[Stored data entries]
-- Opening Marker --

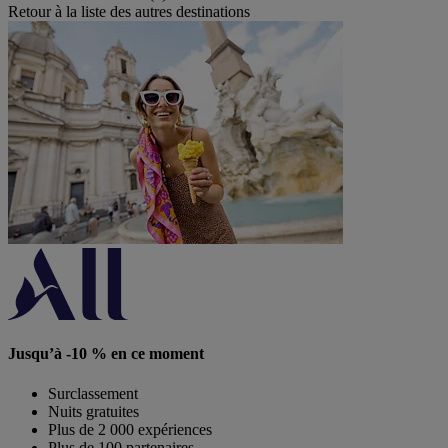
Retour à la liste des autres destinations
Jusqu’à -10 % en ce moment
Surclassement
Nuits gratuites
Plus de 2 000 expériences
Plus de 100 partenaires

-- Closing Marker --

Please write out these rows again with "Plus de" replaced by "Au moins" everywhere and nothing else changed. Leave out the pictures.

> [Output]
Retour à la liste des autres destinations
Jusqu’à -10 % en ce moment
Surclassement
Nuits gratuites
Au moins 2 000 expériences
Au moins 100 partenaires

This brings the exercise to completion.